Einigung ist nicht in Sicht
Seit die Pläne von Rheinkalk zur Erweiterung des Dolomitsteinbruchs in Herbeck bekannt sind und öffentlich im Rathaus ausliegen, laufen Umweltschützer und Anwohner gegen das Vorhaben Sturm. Am Donnerstagabend folgten deutlich mehr als 150 Bürger der Einladung der Bürgerinitiative "Rettet den Haßleyer Wald", um sich in der Realschule Emst über geeignete Maßnahmen gegen die Erweiterung zu informieren. Kern der Auseinandersetzung ist die Frage, ob das älteste Hagener Naturschutzgebiet wirtschaftlichen Interessen geopfert werden darf.
Gut 17 Hektar der für die Erweiterung vorgesehene Fläche von 21 Hektar sind als besonders schützenswertes Gebiet im Sinne der Flora-Fauna-Habitat-Richtlinie (FHH-Richtlinie) der Europäischen Union ausgewiesen. Die FFH-Richtlinie hat zum Ziel, wildlebende Arten und deren Lebensräume durch die europaweite Vernetzung dieser Lebensräume zu sichern und zu schützen.
Was den Haßleyer Wald so schützenswert macht, erklärte Ralf Blauscheck vom Bund für Umwelt und Naturschutz Deutschland (BUND): "Bei dem Haßleyer Orchideen- und Kalkbuchenwald handelt es sich um ein seit der Eiszeit auf den Überresten eines uralten Korallenbestandes gewachsenes, sehr kompliziertes Umweltsystem. Die Buchen sind bis zu 150 Jahre alt und bieten Lebensraum für zahlreiche - zum Teil seltene - Tier- und Pflanzenarten." In ganz Nordrhein-Westfalen sind nur noch etwa 500 Hektar Kalkbuchenwälder vorhanden.
Thomas Hülsenbeck, Sprecher der Bürgerinitiative, unterstrich noch einmal die Bedeutung des Haßleyer Waldes als Naherholungsgebiet für die Hagener Bürger, insbesondere für Familien, Senioren, Sportler und Hundebesitzer. Probleme sieht Hülsenbeck auch im Hinblick auf den Wasserhaushalt. Rheinkalk müsse nach der Erweiterung jährlich etwa 6 Millionen Kubikmeter Grundwasser abpumpen. Die Folgen seien für das Gebiet unabsehbar.

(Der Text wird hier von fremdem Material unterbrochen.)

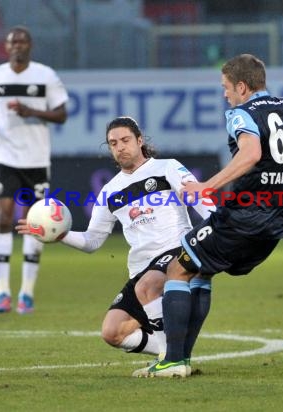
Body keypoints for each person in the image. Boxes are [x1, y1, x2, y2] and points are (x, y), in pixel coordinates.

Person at [134, 53, 283, 378]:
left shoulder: (240, 113)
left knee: (177, 269)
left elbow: (252, 153)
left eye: (226, 87)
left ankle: (172, 361)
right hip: (279, 220)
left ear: (241, 86)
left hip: (244, 215)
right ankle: (179, 360)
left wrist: (206, 186)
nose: (225, 94)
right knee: (200, 273)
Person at [16, 116, 214, 361]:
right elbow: (92, 241)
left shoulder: (167, 168)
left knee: (147, 286)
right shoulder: (109, 191)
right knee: (113, 332)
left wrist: (215, 227)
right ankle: (172, 349)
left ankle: (171, 358)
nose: (120, 147)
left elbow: (199, 198)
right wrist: (60, 234)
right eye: (113, 143)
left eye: (125, 140)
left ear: (140, 141)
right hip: (140, 266)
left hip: (176, 252)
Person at [0, 25, 69, 314]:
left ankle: (26, 293)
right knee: (3, 216)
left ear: (30, 45)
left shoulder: (45, 75)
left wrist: (32, 112)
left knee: (34, 222)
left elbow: (62, 113)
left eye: (23, 41)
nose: (17, 45)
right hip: (4, 156)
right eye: (12, 41)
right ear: (6, 47)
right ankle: (2, 292)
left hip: (36, 159)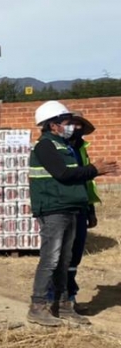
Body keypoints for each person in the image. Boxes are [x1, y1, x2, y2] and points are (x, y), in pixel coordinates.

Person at [27, 101, 118, 327]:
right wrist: (95, 170)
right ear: (53, 125)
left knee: (65, 260)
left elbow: (77, 177)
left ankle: (64, 305)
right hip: (53, 208)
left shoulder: (66, 146)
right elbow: (63, 174)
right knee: (51, 259)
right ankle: (38, 306)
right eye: (66, 122)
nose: (71, 126)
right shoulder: (45, 146)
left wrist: (88, 207)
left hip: (70, 207)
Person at [45, 112, 99, 313]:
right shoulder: (57, 149)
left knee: (75, 256)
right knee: (59, 256)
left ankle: (70, 297)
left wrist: (91, 210)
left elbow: (86, 182)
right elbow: (66, 176)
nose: (74, 130)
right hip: (62, 206)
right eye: (71, 125)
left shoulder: (81, 150)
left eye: (78, 127)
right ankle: (53, 298)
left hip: (80, 207)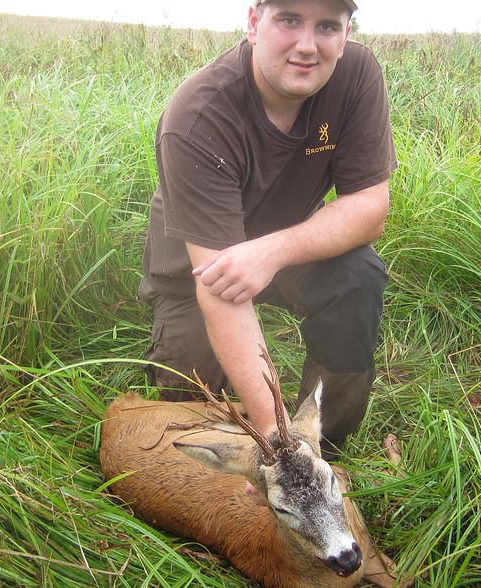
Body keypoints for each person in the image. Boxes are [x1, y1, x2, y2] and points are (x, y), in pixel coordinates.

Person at [140, 0, 395, 460]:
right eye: (290, 20)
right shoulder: (198, 117)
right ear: (255, 22)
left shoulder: (356, 74)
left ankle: (322, 448)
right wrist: (273, 436)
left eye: (326, 27)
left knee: (358, 275)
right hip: (196, 273)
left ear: (346, 33)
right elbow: (220, 289)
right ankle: (285, 446)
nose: (306, 46)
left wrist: (272, 252)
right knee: (192, 417)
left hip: (285, 250)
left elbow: (370, 207)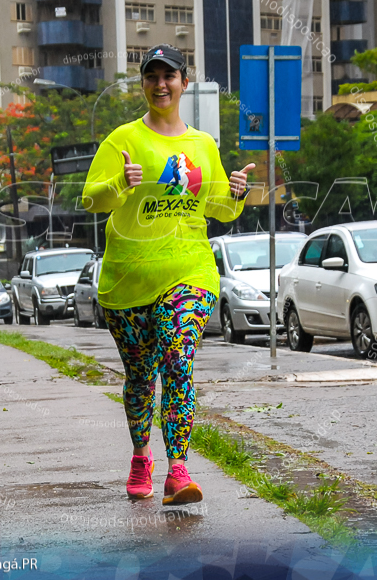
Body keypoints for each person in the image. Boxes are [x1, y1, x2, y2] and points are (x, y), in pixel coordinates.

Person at [83, 45, 254, 505]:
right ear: (143, 84)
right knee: (140, 377)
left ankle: (178, 470)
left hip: (190, 270)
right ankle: (143, 455)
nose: (161, 84)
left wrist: (237, 193)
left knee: (178, 359)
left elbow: (218, 208)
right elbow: (90, 201)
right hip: (128, 281)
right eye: (152, 76)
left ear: (184, 81)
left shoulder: (202, 145)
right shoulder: (122, 140)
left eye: (170, 76)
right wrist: (120, 183)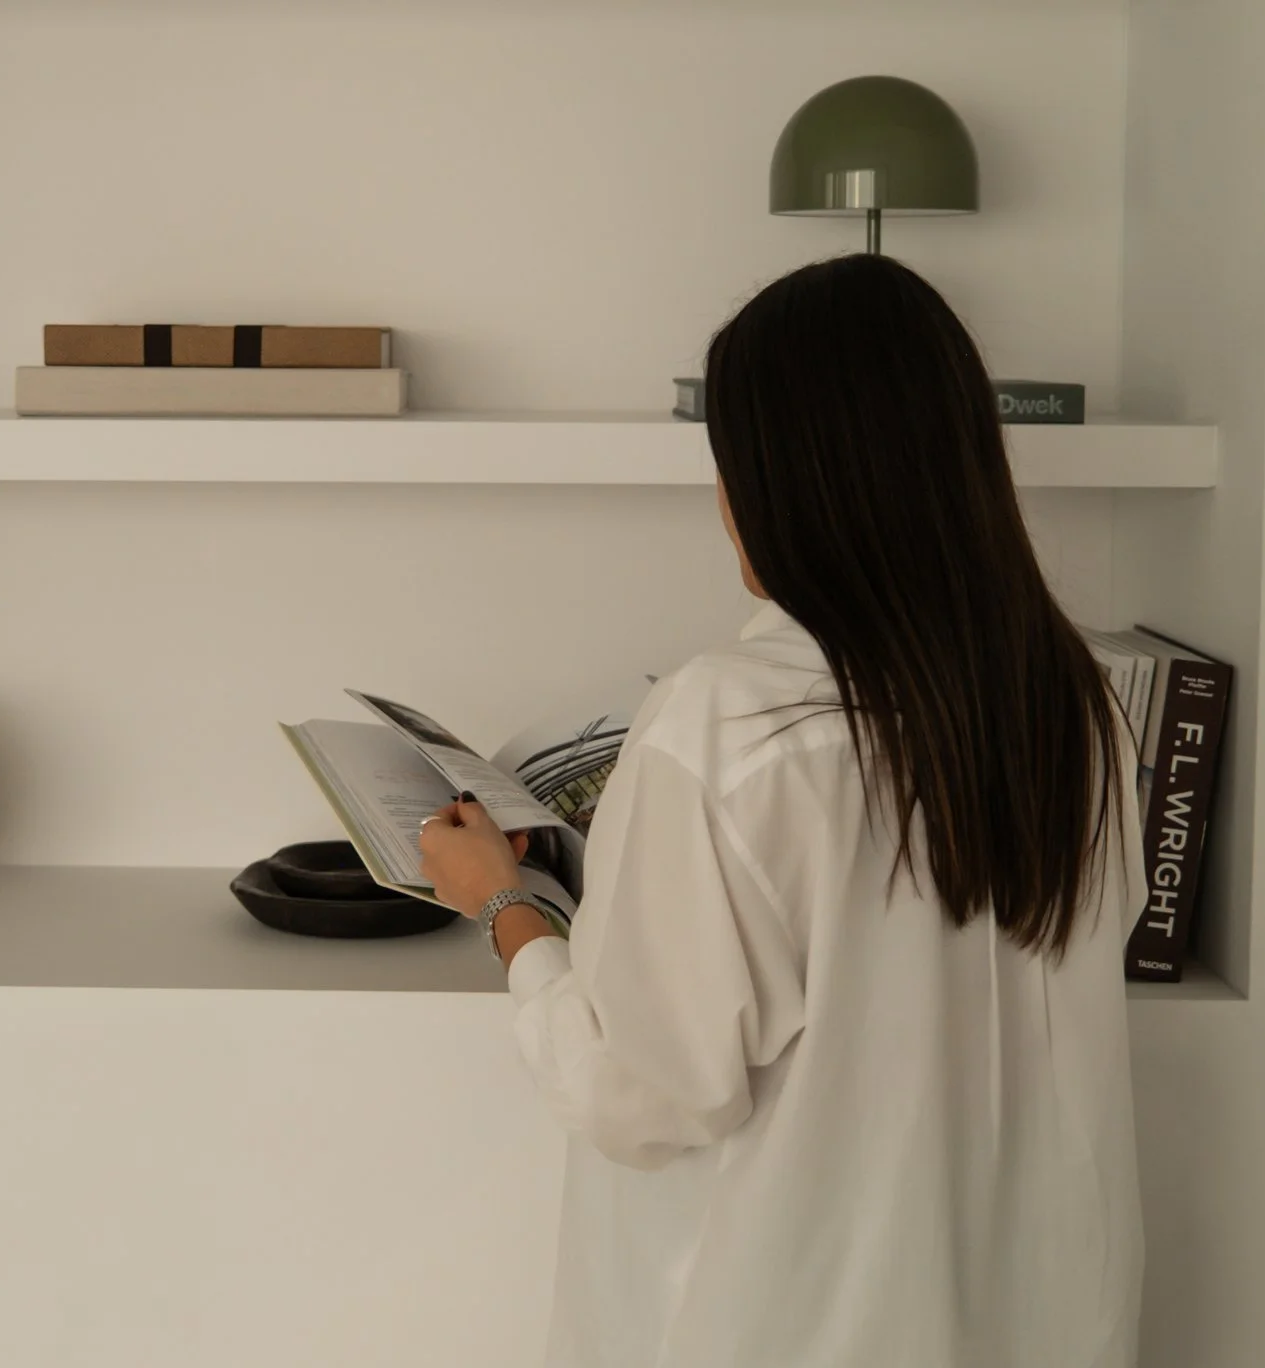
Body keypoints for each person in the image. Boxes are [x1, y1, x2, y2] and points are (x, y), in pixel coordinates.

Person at [419, 253, 1144, 1368]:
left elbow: (639, 1096)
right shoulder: (1076, 704)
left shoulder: (724, 725)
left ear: (784, 487)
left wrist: (504, 908)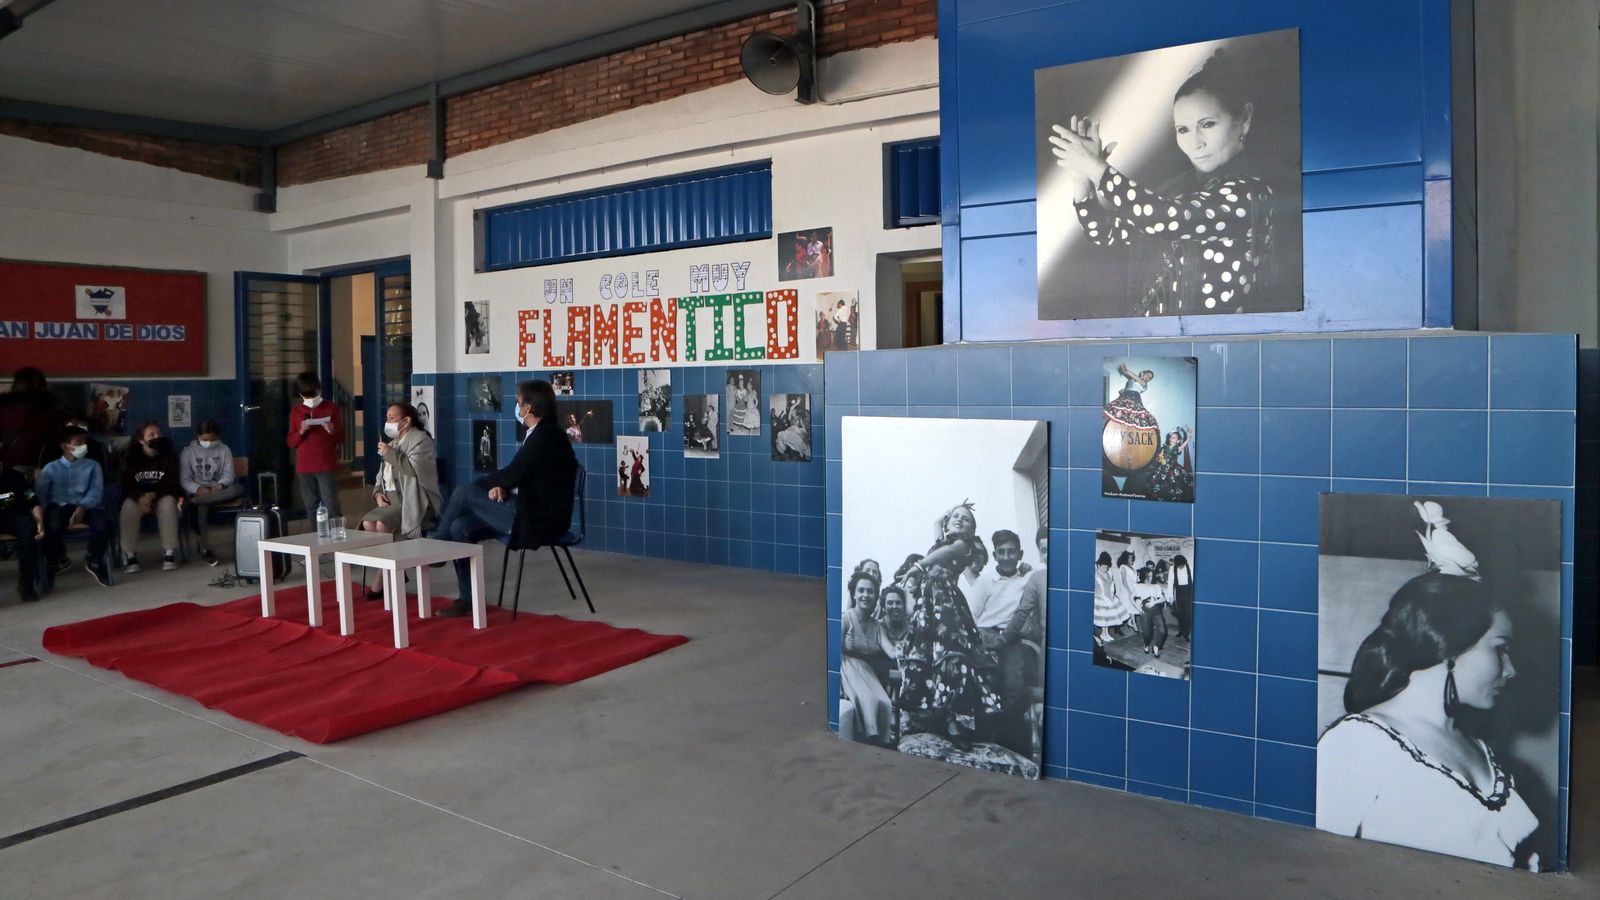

Die Verantwortlichen von Rheinkalk gaben sich trotz der Bedenken selbstbewusst. "Wir haben eine FFH-Verträglichkeitsprüfung durchgeführt und gehen von der Genehmigungsfähigkeit aus", erklärte Uwe Stichling von Rheinkalk. Betriebsratsvorsitzender Peter Arnusch fügte mit Blick auf die wirtschaftlichen Folgen hinzu: "Man muss auch an die Beschäftigten und die Sicherung ihrer Arbeitsplätze denken. Rund 250 Personen sind am Standort beschäftigt. Dazu hängt noch einmal die drei- bis vierfache Zahl an Arbeitsplätzen von unserem Betrieb mittelbar ab."
In der Erweiterung des Steinbruchs sehen die Mitglieder der Bürgerinitiative dagegen keine Garantie für die langfristige Sicherung von Standort und Arbeitsplätzen. Es sei nicht auszuschließen, dass sich der Markt verändere und der Betrieb in der Donnerkuhle trotz der Erweiterung kurzfristig eingestellt werde. Zudem sprächen die Pläne von Rheinkalk, als reines Tochterunternehmen eines belgischen Konzerns, auch vom Einsatz ausländischer Subunternehmer, was positive Auswirkungen auf den Hagener Arbeitsmarkt in Frage stelle.
Eine Einigung zwischen Rheinkalk und Bürgerinitiative ist nicht in Sicht. Die Bürgerinitiative rief daher dazu auf, sich schriftlich beim Umweltamt gegen die Erweiterung auszusprechen. Am 16. November endet die Einwendungsfrist gegen die geplante Erweiterung. Danach findet innerhalb von drei Monaten ein Diskussions- und Erörterungstermin mit den betroffenen Parteien statt. Die Ergebnisse der Erörterung werden in der Folgezeit von der Verwaltung ausgewertet und in eine Verwaltungsvorlage eingearbeitet, welche dem Rat frühestens im Sommer des nächsten Jahres zur Entscheidung vorgelegt wird.
Einen Vordruck für Einwendungen bieten die Umweltverbände unter www.nabu-hagen.de im Internet an.